B: Yes, but in practice the implementation is horrible.
C: 6/10.
D: Yes, several.
E: Yes (no).
F: Yes and yes.
Buttondown
Product position: bulk email tool.
A: This is basically their manifesto.
B: Yes.
C: 9/10, a few inconsistencies.
D: Yes.
E: Yes (and yes).
F: feasible, but definitely a little built-for-those-with-prior-automation-experience. Which I have, so it’ll be fine.
Price: same as ConvertKit for similar features, except they don’t add on to your Stripe fees for paid subscribers. (And if you have better than standard Stripe volume pricing already for your business, it applies to your Buttondown sales.) Bonus: they explicitly prioritize accessibility fixes to the platform.
MailChimp
Product position: email marketing.
A: failed so hard here I didn’t evaluate it further.
Substack
Product position: newsletter/content management platform.

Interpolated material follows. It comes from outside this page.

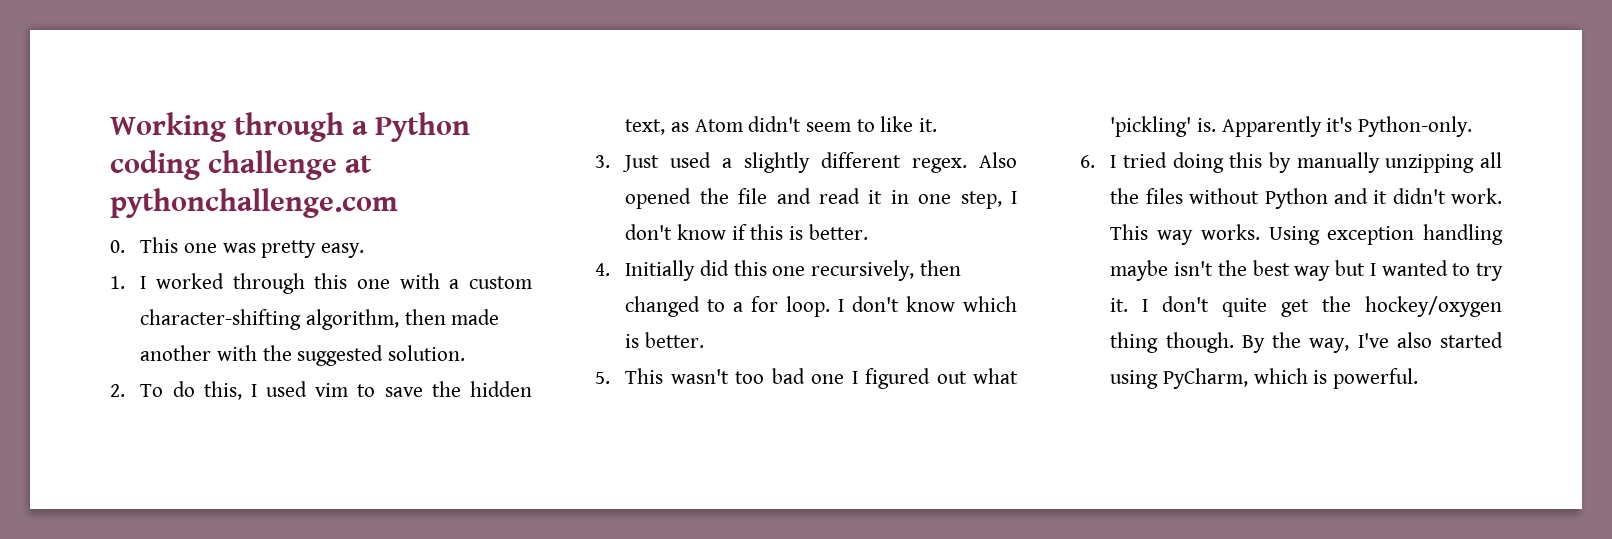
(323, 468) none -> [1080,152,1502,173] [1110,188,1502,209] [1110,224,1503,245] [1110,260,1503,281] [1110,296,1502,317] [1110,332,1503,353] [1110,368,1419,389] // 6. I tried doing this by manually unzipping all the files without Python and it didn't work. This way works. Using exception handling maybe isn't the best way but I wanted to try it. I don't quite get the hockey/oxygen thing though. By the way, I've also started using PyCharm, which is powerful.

A: Better than Kit, still not great.
B: only paid/unpaid for segments.
C: ehhhhh.
D: mostly I got “it’s better than MailChimp, it’s nice that it has an ecosystem people are already spending time in” but not people who were explicitly… happy.
E: Yes (no).
F: No.
Pricing: no fees upfront, substack takes 10% on top of Stripe’s fees. Based on my current number of paid vs unpaid subscribers, this would save me some money.
At this point, I think it will not shock you to learn that I spent about 20 hours after re-evaluating migrating from Kit to Buttondown. I’ve actually gasp enjoyed preparing this email for you in Buttondown, and if you want to mess around with custom domains, they’re the only service I’ve ever heard of who will help you get your DNS records sorted. A+ support, 10/10 would recommend if DESIGN is not a primary concern for your emails.
While this example is specifically about software selection, this method of making a lettered list of criteria and then evaluating a series of options against that criteria works well for all kinds of medium-sized decisions. I’ve also used it for choosing home contractors and deciding what to do to celebrate a milestone birthday. Let me know how it works for you!